Help! Maybe I'm dense or have been up one to many nights at work but...

DisplacedTxnDisplacedTxn Registered Users Posts: 1
I'm having trouble figuring out what I need for what is hopefully a simple setup.  I am trying to set up a solar panel to charge a 12V battery to run a 2.5 amp Rule 500GPH bilge pump to provide aeration for a water garden/fish pond.  I am also trying to do this as cheap as possible since I have already sunk plenty of $$ in buying solar water pump kits online.  Looks like 500 GPH is the lowest I can go setting it up with a bilge pump (my ideal would be 150-200GPH) but I can add onto the pond to compensate for that.  

My problem is trying to figure out what i need to set this up.  Maybe it's been too long since I took physics, or I'm particularly dense this week, or I've spent too many hours awake working night shift, but I am having trouble figuring this out.

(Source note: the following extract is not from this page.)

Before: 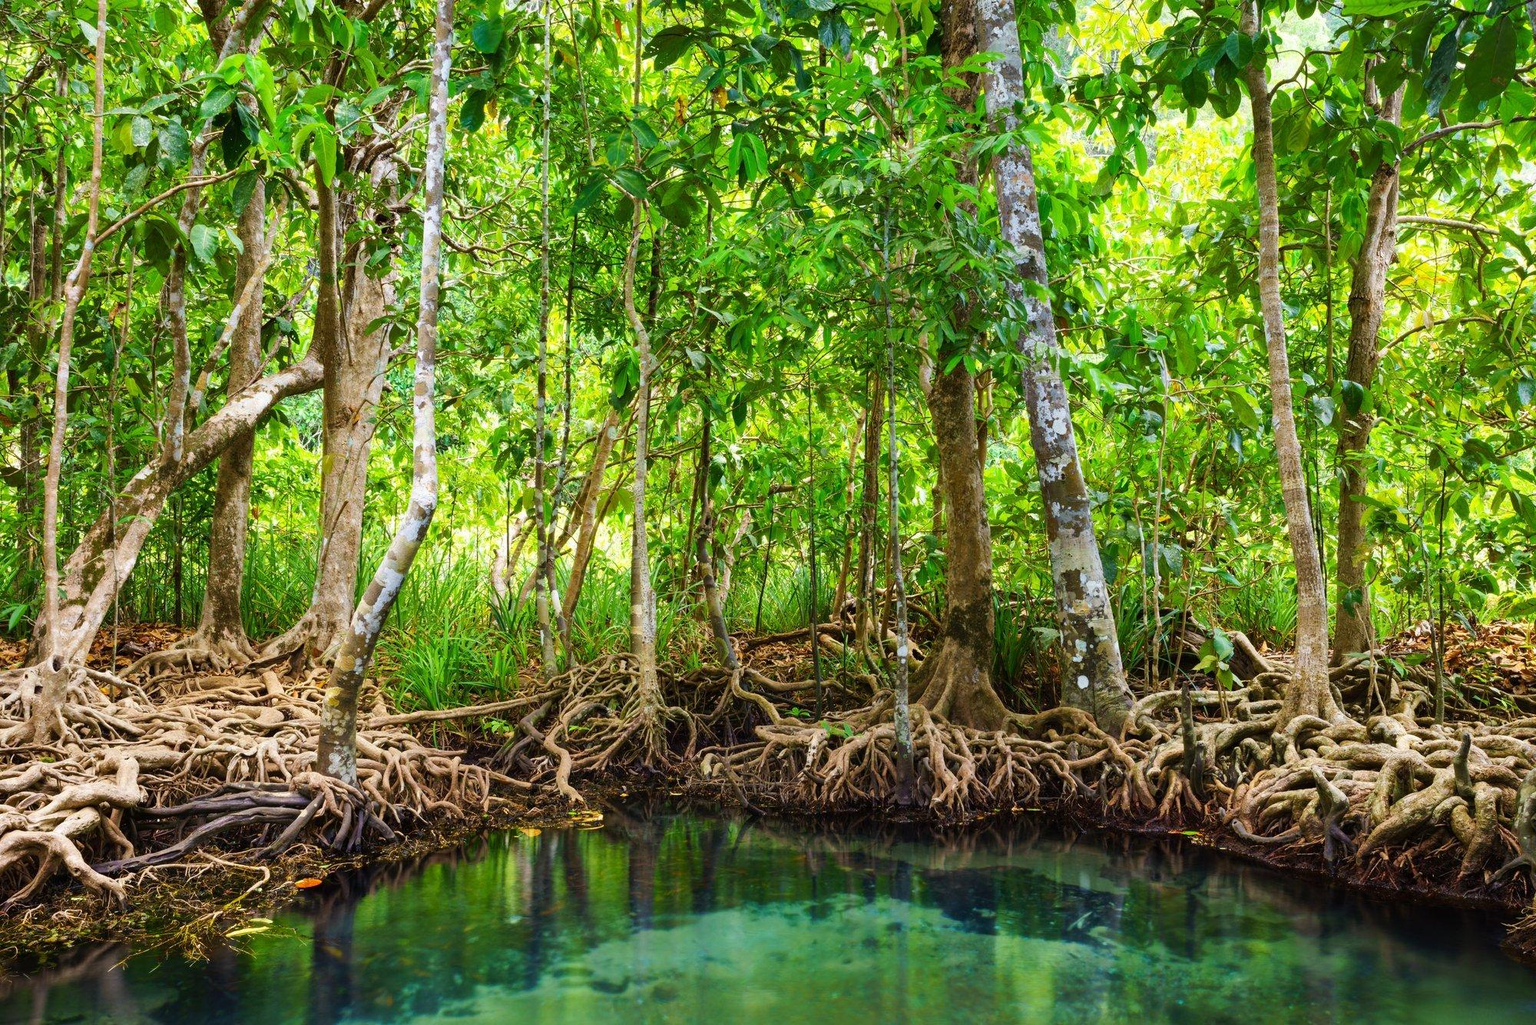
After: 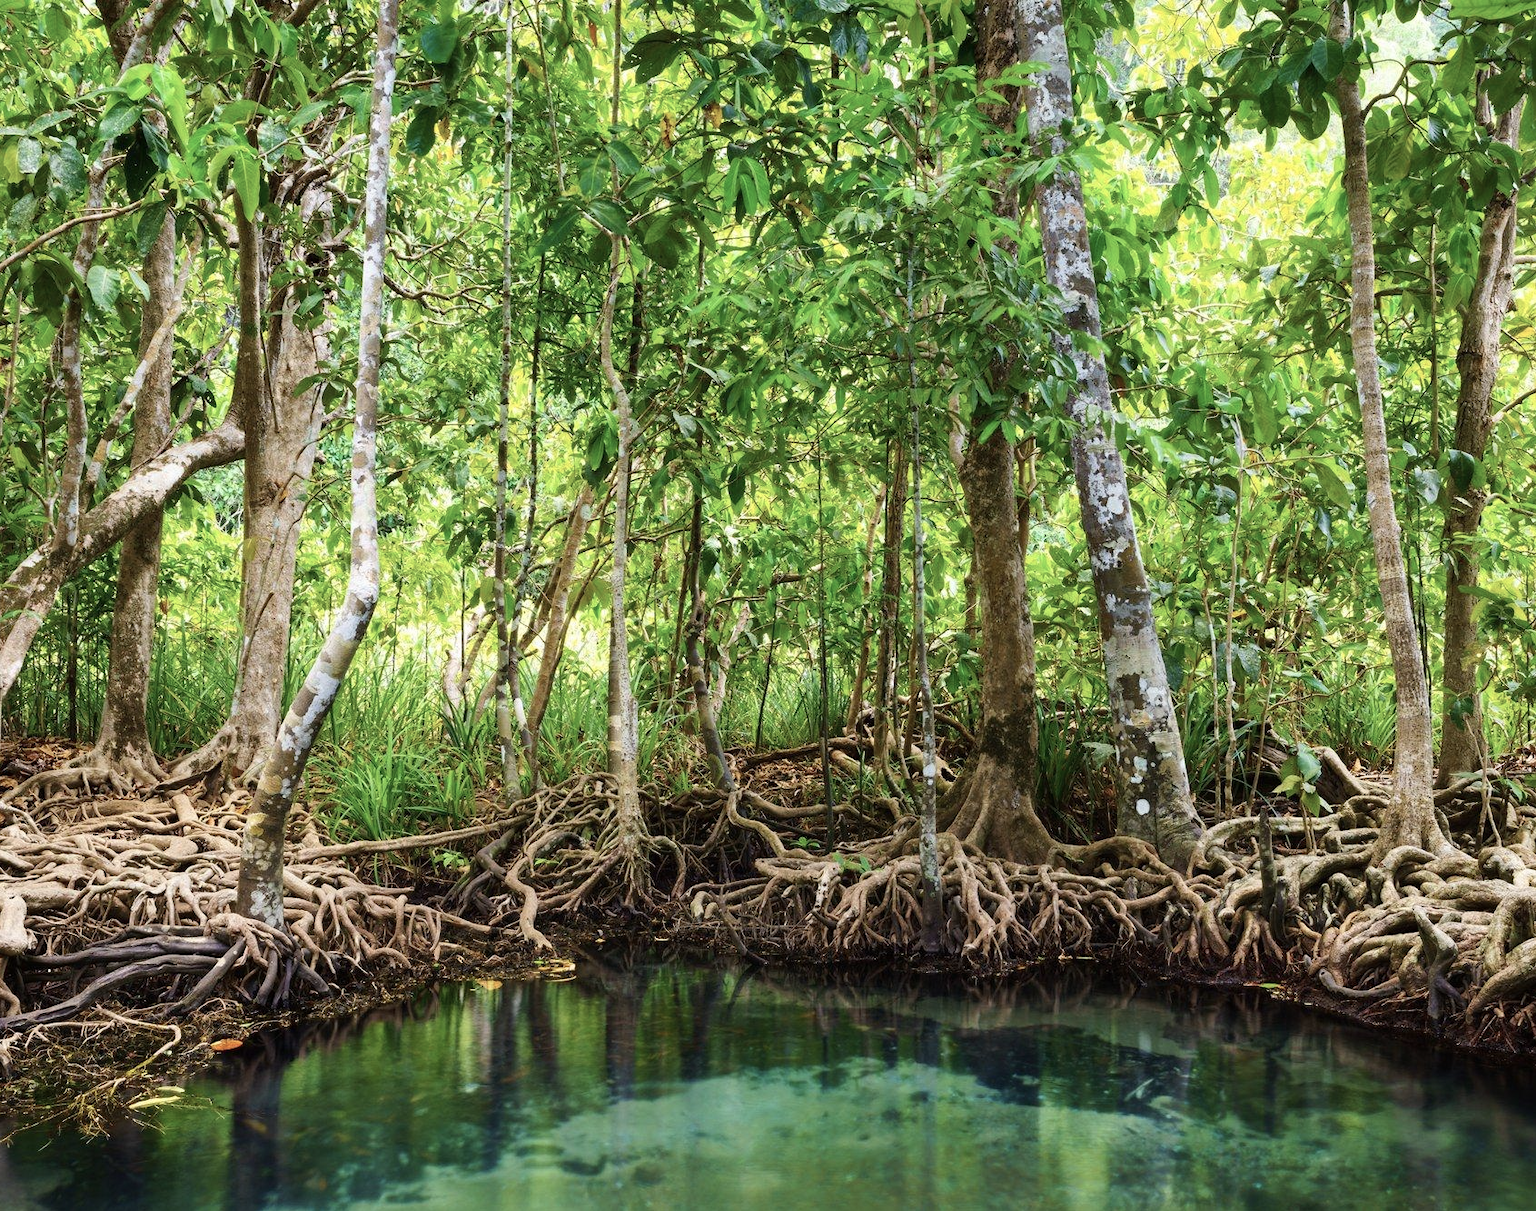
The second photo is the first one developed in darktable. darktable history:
contrast brightness saturation: contrast 0.101, saturation -0.295
crop: left 7.625%, right 7.793%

I can buy 100 watt solar panels from harbor freight or bass pro easy enough.  Same for 12V rechargeable deer feeder batteries.  Not sure what I need past that or if that battery will do what I need, but goal is to have the pump run constantly from an about an hour after sun up to a bit before dusk so the mosquitoes lay larva in the pond and my fish eat them all.  (battery =>

  I had bought a kit with a 10W 12V solar panel pump kit ( which burned out in 2 weeks.  If it had kept working though it would have been about perfect (other than signifigant power drops with each hint of cloud causing the pump to constantly switch on and off.

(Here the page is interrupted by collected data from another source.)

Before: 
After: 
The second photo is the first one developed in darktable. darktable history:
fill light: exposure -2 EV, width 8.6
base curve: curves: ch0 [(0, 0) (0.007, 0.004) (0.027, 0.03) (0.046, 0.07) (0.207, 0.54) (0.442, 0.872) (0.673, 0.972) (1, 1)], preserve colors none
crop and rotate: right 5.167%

If someone can please walk me through what I need to set this up and explain it like I'm an idiot, I would really appreciate it.


  • NANOcontrolNANOcontrol Registered Users Posts: 202 ✭✭✭
    You normally do this with with what is called a Linear Current Booster and no battery.  That is just a fancy name for a switching power supply that will maintain a minimum panel voltage.  If panel W is sufficiently much larger than needed, maintaining a minimum voltage is not needed.  What failed normally has a decent life. Extreme cold temperatures can raise panel voltages or this is just infant mortality. These electronic pumps tend to have a good voltage range.  Replacement pumps like these are in the $20 range and I suggest you try again. You could add a buck converter and set it to 12V and this will extend the running times. I frown on panels this small as a 280W grid tie panel can be had for $170 with a $10 buck converter and be more successful in more lighting conditions.
  • PhotowhitPhotowhit Solar Expert Posts: 5,658 ✭✭✭✭✭
    I have a friend who used a similar unit with a 65 watt panels. Though the system says 12 volt, the motor does say 12-24 volt. I had the panel already and purchased the 12-24 volt pump off eBay for @$10 and 6 weeks (from China) It worked well for her in a hydroponic application, though intermitted running.

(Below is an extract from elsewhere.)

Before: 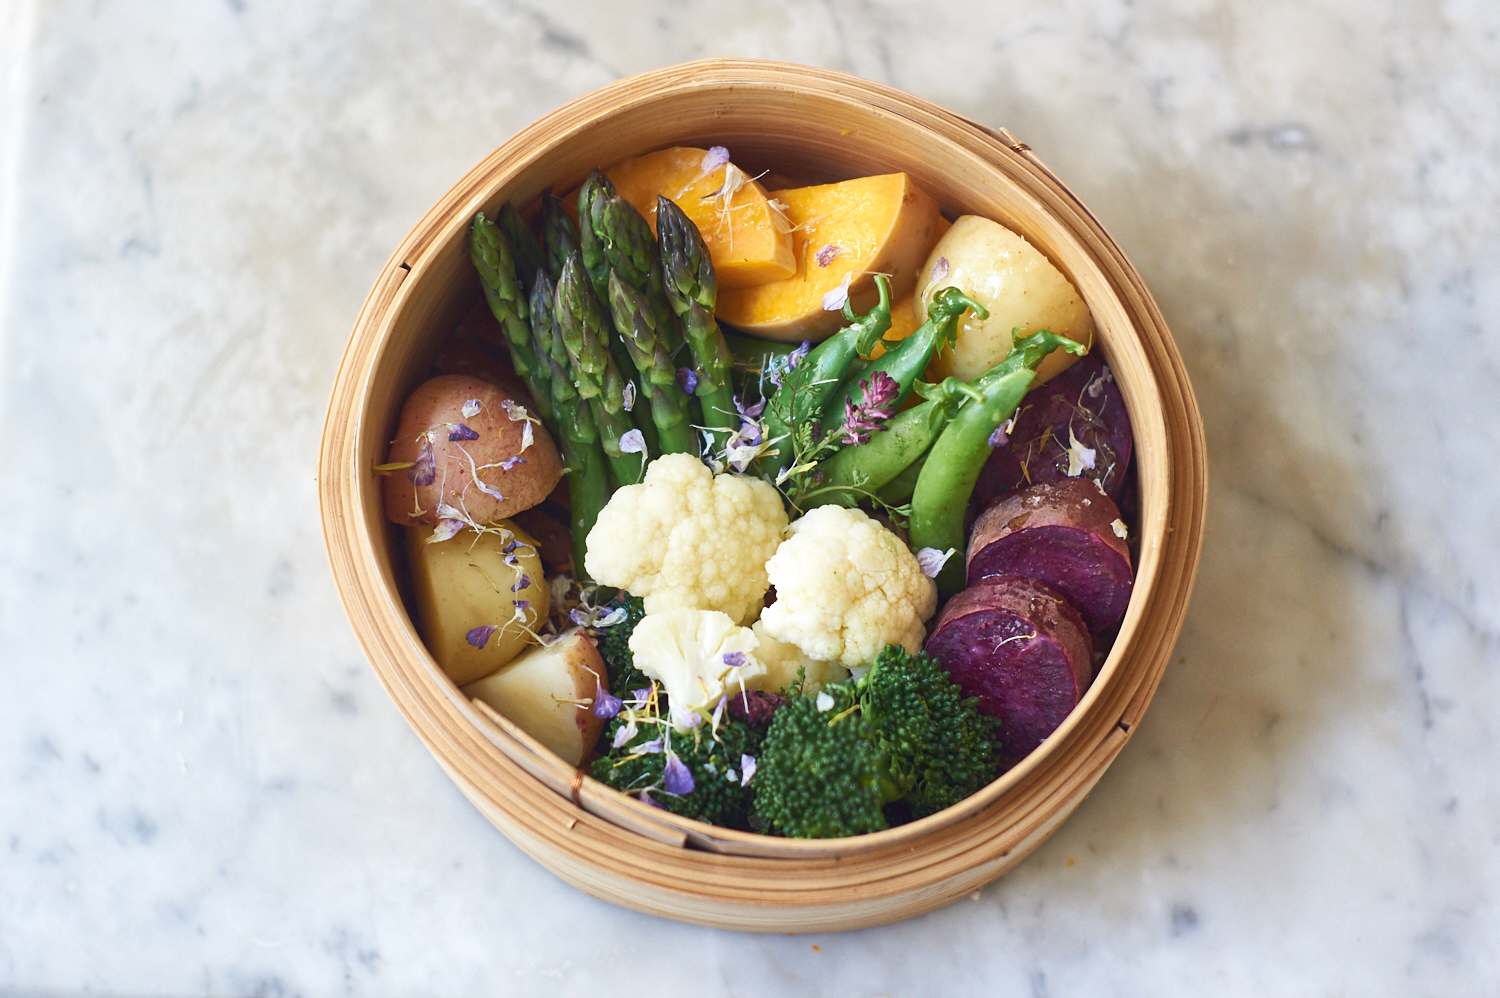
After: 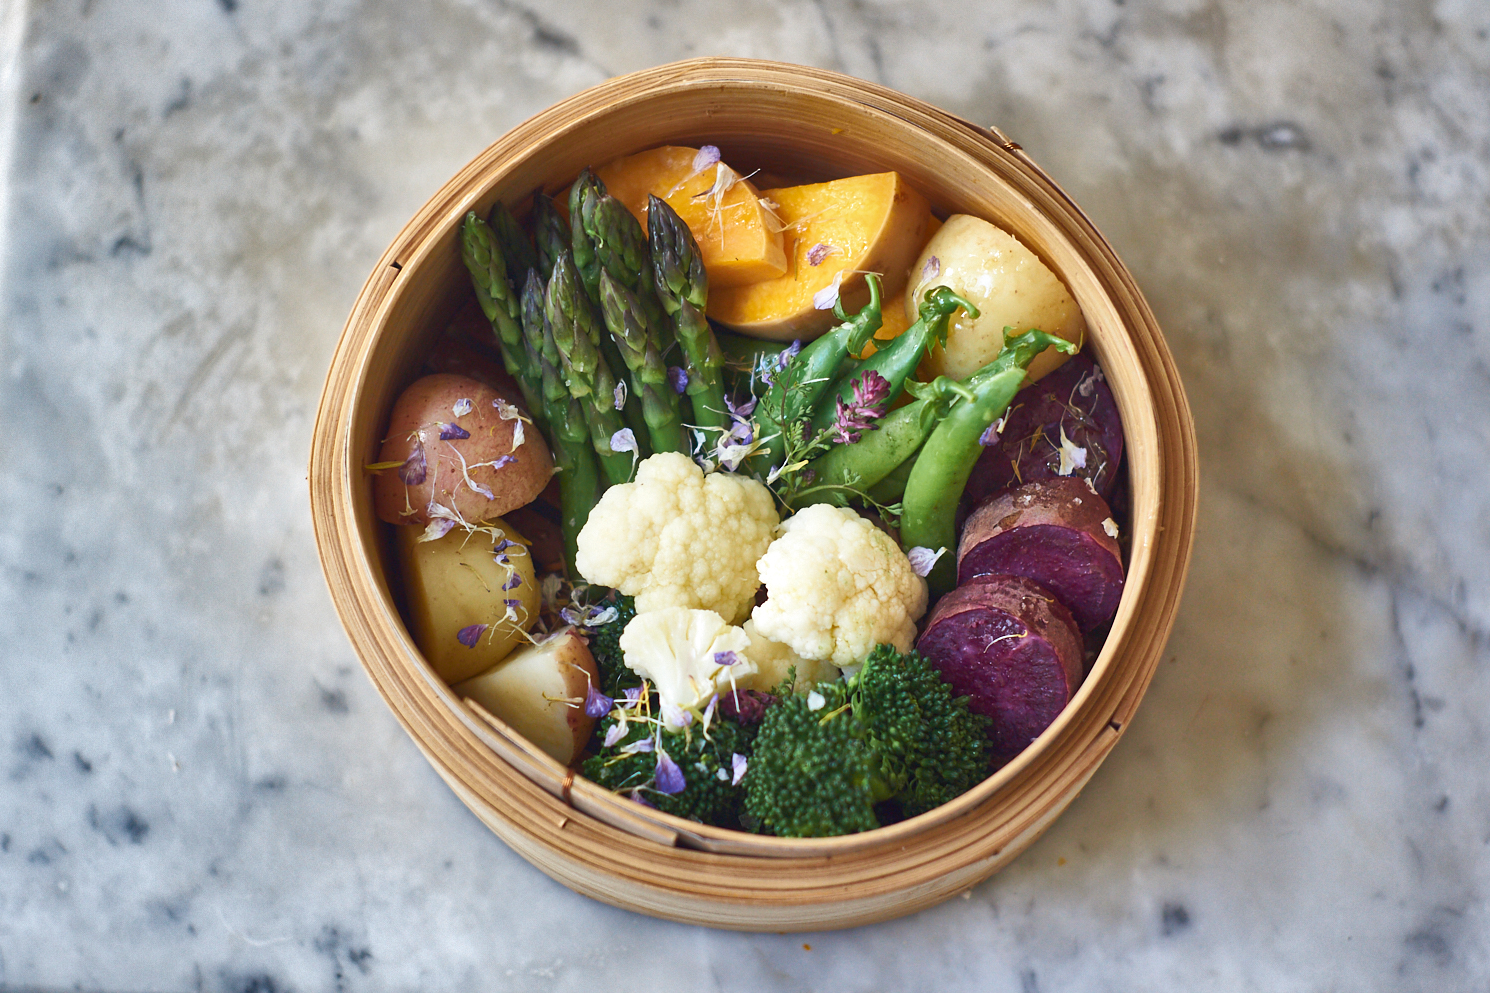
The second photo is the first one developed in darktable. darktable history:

    Home system 4000 watt (Evergreen) array standing, with 2 Midnite Classic Lites,  Midnite E-panel, Magnum MS4024, Prosine 1800(now backup) and Exeltech 1100(former, 660 ah 24v Forklift battery(now 10 years old). Off grid for 20 years (if I include 8 months on a bicycle).
    - Assorted other systems, pieces and to many panels in the closet to not do more projects.